BILLET. Pro-duc-ti-vi-té. Ce mot semble sur toutes les lèvres. Les milieux politique et économique semblent avoir trouvé le coupable idéal et surtout l’indicateur clé sur lequel tous les efforts doivent reposer. Il est vrai que lorsqu’on se compare, les chiffres sont accablants : la croissance du PIB par habitant au Canada sera la pire parmi les 38 États membres de l’OCDE au cours des décennies à venir, selon l’organisation.
Pourquoi tant d’insistance sur le sujet ? Plus de productivité voudrait dire de meilleurs revenus pour l’entreprise et donc de meilleurs salaires pour le personnel.
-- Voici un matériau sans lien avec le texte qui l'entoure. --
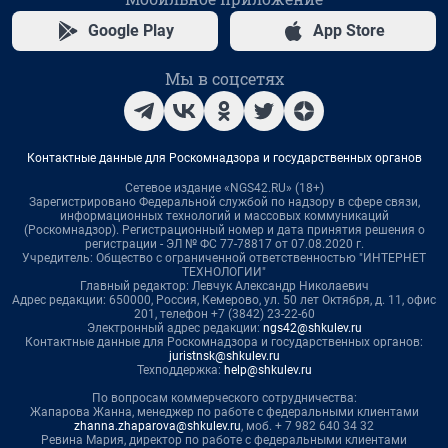
Google Play
App Store
Мы в соцсетях
Контактные данные для Роскомнадзора и государственных органов
Сетевое издание «NGS42.RU» (18+)
Зарегистрировано Федеральной службой по надзору в сфере связи,
информационных технологий и массовых коммуникаций
(Роскомнадзор). Регистрационный номер и дата принятия решения о
регистрации - ЭЛ № ФС 77-78817 от 07.08.2020 г.
Учредитель: Общество с ограниченной ответственностью "ИНТЕРНЕТ
ТЕХНОЛОГИИ"
Главный редактор: Левчук Александр Николаевич
Адрес редакции: 650000, Россия, Кемерово, ул. 50 лет Октября, д. 11, офис
201, телефон +7 (3842) 23-22-60
Электронный адрес редакции:
ngs42@shkulev.ru
Контактные данные для Роскомнадзора и государственных органов:
juristnsk@shkulev.ru
Техподдержка:
help@shkulev.ru
По вопросам коммерческого сотрудничества:
Жапарова Жанна, менеджер по работе с федеральными клиентами
zhanna.zhaparova@shkulev.ru
, моб. + 7 982 640 34 32
Ревина Мария, директор по работе с федеральными клиентами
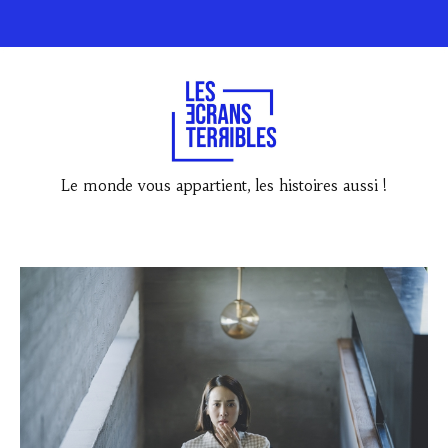
Le monde vous appartient, les histoires aussi !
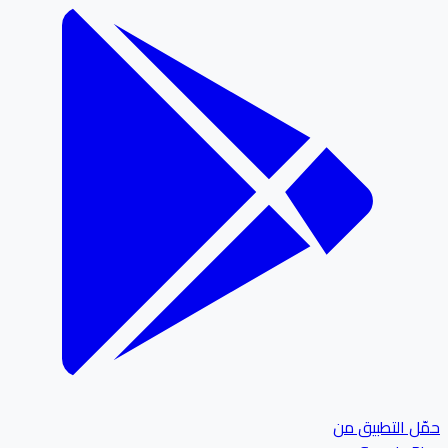
ل التطبيق من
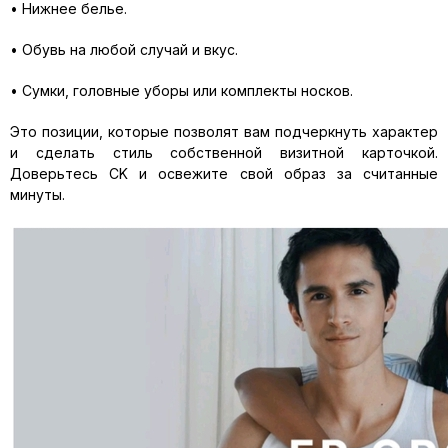
• Нижнее белье.
• Обувь на любой случай и вкус.
• Сумки, головные уборы или комплекты носков.
Это позиции, которые позволят вам подчеркнуть характер
и сделать стиль собственной визитной карточкой.
Доверьтесь CK и освежите свой образ за считанные
минуты.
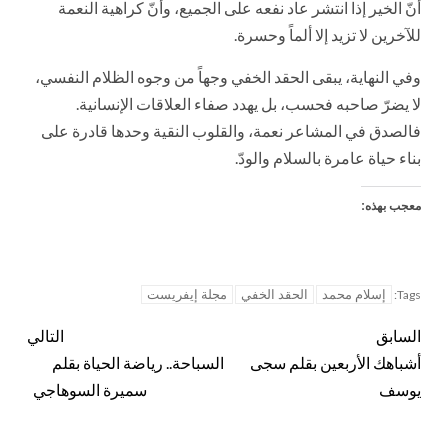
أنّ الخير إذا انتشر عاد نفعه على الجميع، وأنّ كراهية النعمة
للآخرين لا تزيد إلا ألماً وحسرة.
وفي النهاية، يبقى الحقد الخفي وجهاً من وجوه الظلام النفسي،
لا يضرّ صاحبه فحسب، بل يهدد صفاء العلاقات الإنسانية.
فالصدق في المشاعر نعمة، والقلوب النقية وحدها قادرة على
بناء حياة عامرة بالسلام والودّ.
معجب بهذه:
إسلام محمد
الحقد الخفي
مجلة إيفريست
Tags:
السابق
التالي
أشباهك الأربعين بقلم سجى
السباحة.. رياضة الحياة بقلم
يوسف
سميرة السوهاجي ‏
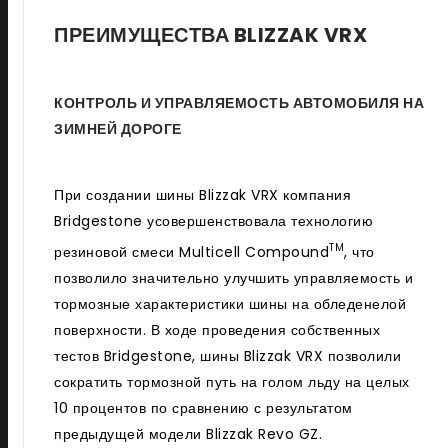
ПРЕИМУЩЕСТВА BLIZZAK VRX
КОНТРОЛЬ И УПРАВЛЯЕМОСТЬ АВТОМОБИЛЯ НА
ЗИМНЕЙ ДОРОГЕ
При создании шины Blizzak VRX компания
Bridgestone усовершенствовала технологию
TM
резиновой смеси Multicell Compound
, что
позволило значительно улучшить управляемость и
тормозные характеристики шины на обледенелой
поверхности. В ходе проведения собственных
тестов Bridgestone, шины Blizzak VRX позволили
сократить тормозной путь на голом льду на целых
10 процентов по сравнению с результатом
предыдущей модели Blizzak Revo GZ.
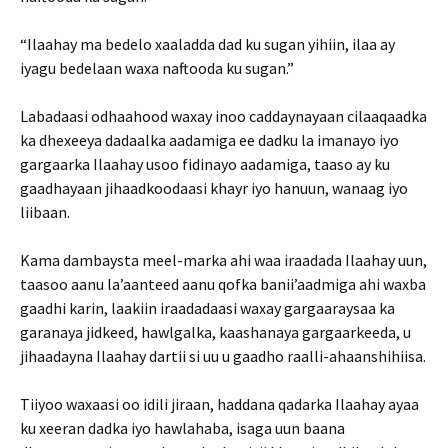
“Ilaahay ma bedelo xaaladda dad ku sugan yihiin, ilaa ay
iyagu bedelaan waxa naftooda ku sugan.”
Labadaasi odhaahood waxay inoo caddaynayaan cilaaqaadka
ka dhexeeya dadaalka aadamiga ee dadku la imanayo iyo
gargaarka Ilaahay usoo fidinayo aadamiga, taaso ay ku
gaadhayaan jihaadkoodaasi khayr iyo hanuun, wanaag iyo
liibaan.
Kama dambaysta meel-marka ahi waa iraadada Ilaahay uun,
taasoo aanu la’aanteed aanu qofka banii’aadmiga ahi waxba
gaadhi karin, laakiin iraadadaasi waxay gargaaraysaa ka
garanaya jidkeed, hawlgalka, kaashanaya gargaarkeeda, u
jihaadayna Ilaahay dartii si uu u gaadho raalli-ahaanshihiisa.
Tiiyoo waxaasi oo idili jiraan, haddana qadarka Ilaahay ayaa
ku xeeran dadka iyo hawlahaba, isaga uun baana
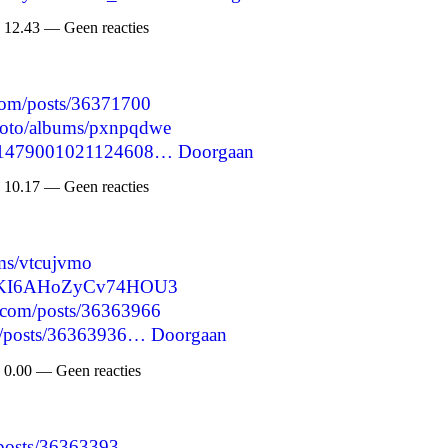
 12.43 — Geen reacties
com/posts/36371700
photo/albums/pxnpqdwe
1551479001021124608…
Doorgaan
 10.17 — Geen reacties
ums/vtcujvmo
N8iKI6AHoZyCv74HOU3
.com/posts/36363966
jp/posts/36363936…
Doorgaan
 0.00 — Geen reacties
/posts/36363393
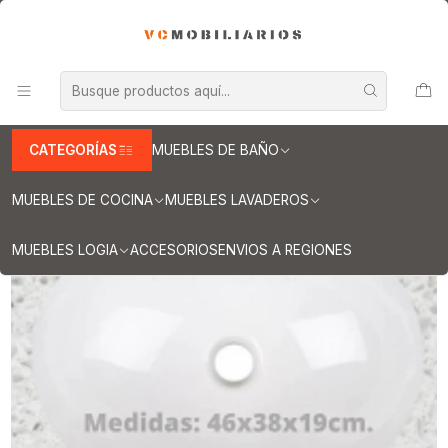
INFORMACION IMPORTANTE PARA ENVIOS A REGIONES
Inicio
Muebles de Baño
Cubiertas para vanitorios
Cubiertas para vanitorios de 160 cm
Cubierta de cuarzo para vanitorios de 160 cm / LO / Blanco
Galaxys
CATEGORÍAS
MUEBLES DE BAÑO
MUEBLES DE COCINA
MUEBLES LAVADEROS
MUEBLES LOGIA
ACCESORIOS
ENVIOS A REGIONES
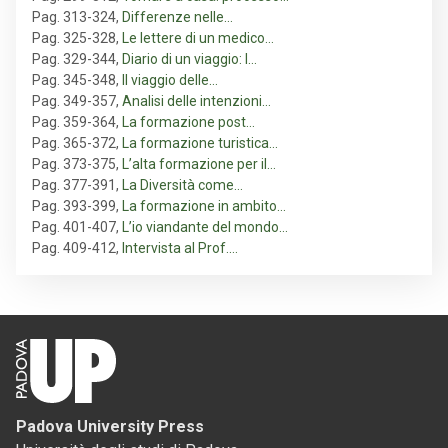
Pag. 313-324
,
Differenze nelle…
Pag. 325-328
,
Le lettere di un medico…
Pag. 329-344
,
Diario di un viaggio: l…
Pag. 345-348
,
Il viaggio delle…
Pag. 349-357
,
Analisi delle intenzioni…
Pag. 359-364
,
La formazione post…
Pag. 365-372
,
La formazione turistica…
Pag. 373-375
,
L’alta formazione per il…
Pag. 377-391
,
La Diversità come…
Pag. 393-399
,
La formazione in ambito…
Pag. 401-407
,
L’io viandante del mondo…
Pag. 409-412
,
Intervista al Prof.…
Padova University Press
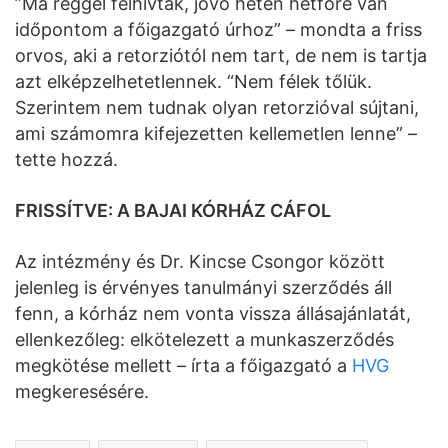
”Ma reggel felhívtak, jövő héten hétfőre van
időpontom a főigazgató úrhoz” – mondta a friss
orvos, aki a retorziótól nem tart, de nem is tartja
azt elképzelhetetlennek. “Nem félek tőlük.
Szerintem nem tudnak olyan retorzióval sújtani,
ami számomra kifejezetten kellemetlen lenne” –
tette hozzá.
FRISSÍTVE: A BAJAI KÓRHÁZ CÁFOL
Az intézmény és Dr. Kincse Csongor között
jelenleg is érvényes tanulmányi szerződés áll
fenn, a kórház nem vonta vissza állásajánlatát,
ellenkezőleg: elkötelezett a munkaszerződés
megkötése mellett – írta a főigazgató a
HVG
megkeresésére.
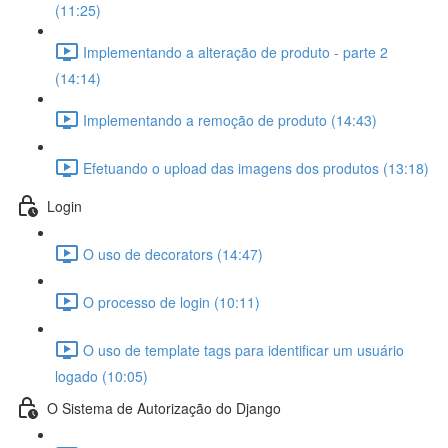
(11:25)
Implementando a alteração de produto - parte 2
(14:14)
Implementando a remoção de produto (14:43)
Efetuando o upload das imagens dos produtos (13:18)
Login
O uso de decorators (14:47)
O processo de login (10:11)
O uso de template tags para identificar um usuário
logado (10:05)
O Sistema de Autorização do Django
Le revenu brut par habitant étant également très bas, cela permettrait de s’attaquer à cet autre élément économique préoccupant. La productivité nous amènerait également plus de revenus fiscaux, et donc de meilleurs services publics. Sur papier, difficile d’être contre.
La réalité est-elle aussi simple ? La productivité est une question complexe. Son amélioration repose principalement sur l’investissement en efficacité et en R-D. Or, depuis des décennies, on compense le désintérêt du privé en la matière à grands coups de subventions, ce qui ne fait qu’ajouter une couche de complexité au dédale d’aides déjà disponibles. Résultat ? De nombreux fonds restent inutilisés, et les plus motivés à innover le font à leurs propres frais.
Investissement Québec en fait pourtant sa priorité. L’injonction de croissance de la société d’État semble dépassée à l’ère de la pénurie de main-d’œuvre et de l’IA. Faut-il plus d’employés ou mieux mettre en valeur le talent que l’on a déjà ?
Avec la productivité comme seule étoile polaire, je ne peux m’empêcher de m’interroger sur l’indicateur lui-même. Quelles sont les données qui le composent ? Sont-elles les bonnes ? Quels sont les autres indicateurs qu’on ignore et qui sont affectés lorsque tout est misé sur un seul autre ?
Les travaux du G15+, un collectif réunissant des représentants patronaux et syndicaux ainsi que des groupes environnementaux, sur les indicateurs du bien-être, révèlent que la productivité a baissé, mais que le bien-être économique et social du Québec, lui, a considérablement progressé depuis plusieurs décennies. En réalité, la province se classe même en tête de peloton international en la matière. Cela ne doit pas cacher que nous pouvons faire nettement mieux dans différents aspects, notamment en matière d’endettement des ménages et de la préoccupante détérioration de la santé mentale, mais cette relative bonne performance rappelle l’importance d’une perspective élargie au-delà des critères purement économiques.
Surtout, ces travaux nous rappellent que le choix des indicateurs n’est pas anodin. Ils orientent les grandes décisions stratégiques et déterminent où les efforts seront concentrés. À cet égard, l’intérêt croissant pour la certification B Corp est particulièrement révélateur. Obtenir le précieux sceau signifie se poser la question de la mesure de la performance, au-delà du simple aspect financier. Cette vague d’intérêt grandissante pour les facteurs environnementaux, sociaux et de gouvernance révèle une quête de sens dans le monde du travail. Il ne suffit plus de se lever le matin pour faire de l’argent. L’envie de contribuer positivement à l’ensemble des parties prenantes devient un moteur toujours plus important pour notre communauté d’affaires.
Notre quête permanente de productivité dans toutes les sphères de nos vies est à l’origine de beaucoup de nos maux modernes. Une vision plus équilibrée de celle-ci permettra de redéfinir le succès en affaires afin que réussite économique rime plus que jamais avec responsabilité sociale.